Stored data
=== Section Start ===

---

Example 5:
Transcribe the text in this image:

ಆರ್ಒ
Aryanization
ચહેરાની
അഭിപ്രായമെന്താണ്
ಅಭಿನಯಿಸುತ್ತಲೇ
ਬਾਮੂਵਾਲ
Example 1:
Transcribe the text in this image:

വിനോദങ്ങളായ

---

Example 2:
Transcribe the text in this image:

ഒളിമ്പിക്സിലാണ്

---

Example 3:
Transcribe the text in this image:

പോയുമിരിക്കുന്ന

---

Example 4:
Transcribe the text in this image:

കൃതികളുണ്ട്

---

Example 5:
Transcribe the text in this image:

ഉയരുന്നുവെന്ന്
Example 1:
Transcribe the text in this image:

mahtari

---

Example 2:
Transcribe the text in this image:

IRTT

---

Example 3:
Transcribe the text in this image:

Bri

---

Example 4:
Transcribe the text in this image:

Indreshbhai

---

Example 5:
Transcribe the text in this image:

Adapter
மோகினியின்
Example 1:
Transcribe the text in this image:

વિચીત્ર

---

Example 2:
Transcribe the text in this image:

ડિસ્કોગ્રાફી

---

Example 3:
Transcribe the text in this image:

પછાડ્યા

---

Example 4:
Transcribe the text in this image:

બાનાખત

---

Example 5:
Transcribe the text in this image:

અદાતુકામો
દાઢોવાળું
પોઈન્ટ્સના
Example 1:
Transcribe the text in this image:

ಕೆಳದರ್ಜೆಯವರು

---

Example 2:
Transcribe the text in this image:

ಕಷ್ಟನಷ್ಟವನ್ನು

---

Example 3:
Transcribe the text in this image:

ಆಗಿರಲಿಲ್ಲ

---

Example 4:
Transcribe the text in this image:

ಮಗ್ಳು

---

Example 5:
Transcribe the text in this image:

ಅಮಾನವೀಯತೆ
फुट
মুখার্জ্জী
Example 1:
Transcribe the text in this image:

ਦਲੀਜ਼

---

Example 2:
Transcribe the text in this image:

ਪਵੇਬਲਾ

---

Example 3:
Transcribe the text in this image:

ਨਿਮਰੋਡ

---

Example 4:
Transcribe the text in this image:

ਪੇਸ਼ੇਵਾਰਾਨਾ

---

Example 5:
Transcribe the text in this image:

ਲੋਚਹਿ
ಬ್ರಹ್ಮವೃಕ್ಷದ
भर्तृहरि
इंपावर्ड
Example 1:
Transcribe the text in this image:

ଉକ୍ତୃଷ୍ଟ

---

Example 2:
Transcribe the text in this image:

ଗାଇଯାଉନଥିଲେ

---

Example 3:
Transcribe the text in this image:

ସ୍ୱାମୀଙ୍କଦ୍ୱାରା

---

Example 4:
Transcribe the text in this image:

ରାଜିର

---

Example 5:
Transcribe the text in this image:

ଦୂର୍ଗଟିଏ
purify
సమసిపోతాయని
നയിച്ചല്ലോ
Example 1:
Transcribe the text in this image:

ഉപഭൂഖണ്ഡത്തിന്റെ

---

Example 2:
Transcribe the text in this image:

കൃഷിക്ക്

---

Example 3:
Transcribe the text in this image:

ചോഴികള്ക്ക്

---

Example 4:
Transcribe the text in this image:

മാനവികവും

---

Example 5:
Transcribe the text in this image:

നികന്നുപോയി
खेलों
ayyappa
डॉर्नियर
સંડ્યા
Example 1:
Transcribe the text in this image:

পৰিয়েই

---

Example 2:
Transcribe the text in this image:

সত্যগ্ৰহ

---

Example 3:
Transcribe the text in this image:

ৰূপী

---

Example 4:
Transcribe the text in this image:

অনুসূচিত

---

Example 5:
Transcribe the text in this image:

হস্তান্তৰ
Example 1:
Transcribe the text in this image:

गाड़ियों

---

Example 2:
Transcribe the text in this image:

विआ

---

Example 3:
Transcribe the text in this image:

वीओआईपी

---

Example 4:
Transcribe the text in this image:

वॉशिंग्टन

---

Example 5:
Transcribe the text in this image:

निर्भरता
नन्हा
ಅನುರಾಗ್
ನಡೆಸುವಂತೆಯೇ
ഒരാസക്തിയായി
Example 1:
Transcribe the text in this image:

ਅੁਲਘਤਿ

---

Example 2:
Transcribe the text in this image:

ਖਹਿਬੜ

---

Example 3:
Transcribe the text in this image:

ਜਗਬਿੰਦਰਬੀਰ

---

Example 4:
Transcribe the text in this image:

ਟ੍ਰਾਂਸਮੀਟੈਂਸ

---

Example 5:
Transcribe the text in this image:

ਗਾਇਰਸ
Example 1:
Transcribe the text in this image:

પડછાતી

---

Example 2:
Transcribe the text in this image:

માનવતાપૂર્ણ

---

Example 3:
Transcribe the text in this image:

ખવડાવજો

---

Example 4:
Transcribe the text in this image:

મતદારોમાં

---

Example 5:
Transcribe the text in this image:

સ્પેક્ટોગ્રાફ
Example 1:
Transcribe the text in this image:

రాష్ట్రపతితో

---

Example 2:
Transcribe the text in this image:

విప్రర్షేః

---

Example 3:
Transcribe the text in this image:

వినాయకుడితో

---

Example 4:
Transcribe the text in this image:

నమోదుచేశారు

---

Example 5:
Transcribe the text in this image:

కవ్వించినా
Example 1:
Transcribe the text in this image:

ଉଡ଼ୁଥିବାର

=== Section End ===

• TASK BRIEF: Could you restate all of the lines above without altering a single word?

• RESULT FOR THIS TASK:
---

Example 5:
Transcribe the text in this image:

ಆರ್ಒ
Aryanization
ચહેરાની
അഭിപ്രായമെന്താണ്
ಅಭಿನಯಿಸುತ್ತಲೇ
ਬਾਮੂਵਾਲ
Example 1:
Transcribe the text in this image:

വിനോദങ്ങളായ

---

Example 2:
Transcribe the text in this image:

ഒളിമ്പിക്സിലാണ്

---

Example 3:
Transcribe the text in this image:

പോയുമിരിക്കുന്ന

---

Example 4:
Transcribe the text in this image:

കൃതികളുണ്ട്

---

Example 5:
Transcribe the text in this image:

ഉയരുന്നുവെന്ന്
Example 1:
Transcribe the text in this image:

mahtari

---

Example 2:
Transcribe the text in this image:

IRTT

---

Example 3:
Transcribe the text in this image:

Bri

---

Example 4:
Transcribe the text in this image:

Indreshbhai

---

Example 5:
Transcribe the text in this image:

Adapter
மோகினியின்
Example 1:
Transcribe the text in this image:

વિચીત્ર

---

Example 2:
Transcribe the text in this image:

ડિસ્કોગ્રાફી

---

Example 3:
Transcribe the text in this image:

પછાડ્યા

---

Example 4:
Transcribe the text in this image:

બાનાખત

---

Example 5:
Transcribe the text in this image:

અદાતુકામો
દાઢોવાળું
પોઈન્ટ્સના
Example 1:
Transcribe the text in this image:

ಕೆಳದರ್ಜೆಯವರು

---

Example 2:
Transcribe the text in this image:

ಕಷ್ಟನಷ್ಟವನ್ನು

---

Example 3:
Transcribe the text in this image:

ಆಗಿರಲಿಲ್ಲ

---

Example 4:
Transcribe the text in this image:

ಮಗ್ಳು

---

Example 5:
Transcribe the text in this image:

ಅಮಾನವೀಯತೆ
फुट
মুখার্জ্জী
Example 1:
Transcribe the text in this image:

ਦਲੀਜ਼

---

Example 2:
Transcribe the text in this image:

ਪਵੇਬਲਾ

---

Example 3:
Transcribe the text in this image:

ਨਿਮਰੋਡ

---

Example 4:
Transcribe the text in this image:

ਪੇਸ਼ੇਵਾਰਾਨਾ

---

Example 5:
Transcribe the text in this image:

ਲੋਚਹਿ
ಬ್ರಹ್ಮವೃಕ್ಷದ
भर्तृहरि
इंपावर्ड
Example 1:
Transcribe the text in this image:

ଉକ୍ତୃଷ୍ଟ

---

Example 2:
Transcribe the text in this image:

ଗାଇଯାଉନଥିଲେ

---

Example 3:
Transcribe the text in this image:

ସ୍ୱାମୀଙ୍କଦ୍ୱାରା

---

Example 4:
Transcribe the text in this image:

ରାଜିର

---

Example 5:
Transcribe the text in this image:

ଦୂର୍ଗଟିଏ
purify
సమసిపోతాయని
നയിച്ചല്ലോ
Example 1:
Transcribe the text in this image:

ഉപഭൂഖണ്ഡത്തിന്റെ

---

Example 2:
Transcribe the text in this image:

കൃഷിക്ക്

---

Example 3:
Transcribe the text in this image:

ചോഴികള്ക്ക്

---

Example 4:
Transcribe the text in this image:

മാനവികവും

---

Example 5:
Transcribe the text in this image:

നികന്നുപോയി
खेलों
ayyappa
डॉर्नियर
સંડ્યા
Example 1:
Transcribe the text in this image:

পৰিয়েই

---

Example 2:
Transcribe the text in this image:

সত্যগ্ৰহ

---

Example 3:
Transcribe the text in this image:

ৰূপী

---

Example 4:
Transcribe the text in this image:

অনুসূচিত

---

Example 5:
Transcribe the text in this image:

হস্তান্তৰ
Example 1:
Transcribe the text in this image:

गाड़ियों

---

Example 2:
Transcribe the text in this image:

विआ

---

Example 3:
Transcribe the text in this image:

वीओआईपी

---

Example 4:
Transcribe the text in this image:

वॉशिंग्टन

---

Example 5:
Transcribe the text in this image:

निर्भरता
नन्हा
ಅನುರಾಗ್
ನಡೆಸುವಂತೆಯೇ
ഒരാസക്തിയായി
Example 1:
Transcribe the text in this image:

ਅੁਲਘਤਿ

---

Example 2:
Transcribe the text in this image:

ਖਹਿਬੜ

---

Example 3:
Transcribe the text in this image:

ਜਗਬਿੰਦਰਬੀਰ

---

Example 4:
Transcribe the text in this image:

ਟ੍ਰਾਂਸਮੀਟੈਂਸ

---

Example 5:
Transcribe the text in this image:

ਗਾਇਰਸ
Example 1:
Transcribe the text in this image:

પડછાતી

---

Example 2:
Transcribe the text in this image:

માનવતાપૂર્ણ

---

Example 3:
Transcribe the text in this image:

ખવડાવજો

---

Example 4:
Transcribe the text in this image:

મતદારોમાં

---

Example 5:
Transcribe the text in this image:

સ્પેક્ટોગ્રાફ
Example 1:
Transcribe the text in this image:

రాష్ట్రపతితో

---

Example 2:
Transcribe the text in this image:

విప్రర్షేః

---

Example 3:
Transcribe the text in this image:

వినాయకుడితో

---

Example 4:
Transcribe the text in this image:

నమోదుచేశారు

---

Example 5:
Transcribe the text in this image:

కవ్వించినా
Example 1:
Transcribe the text in this image:

ଉଡ଼ୁଥିବାର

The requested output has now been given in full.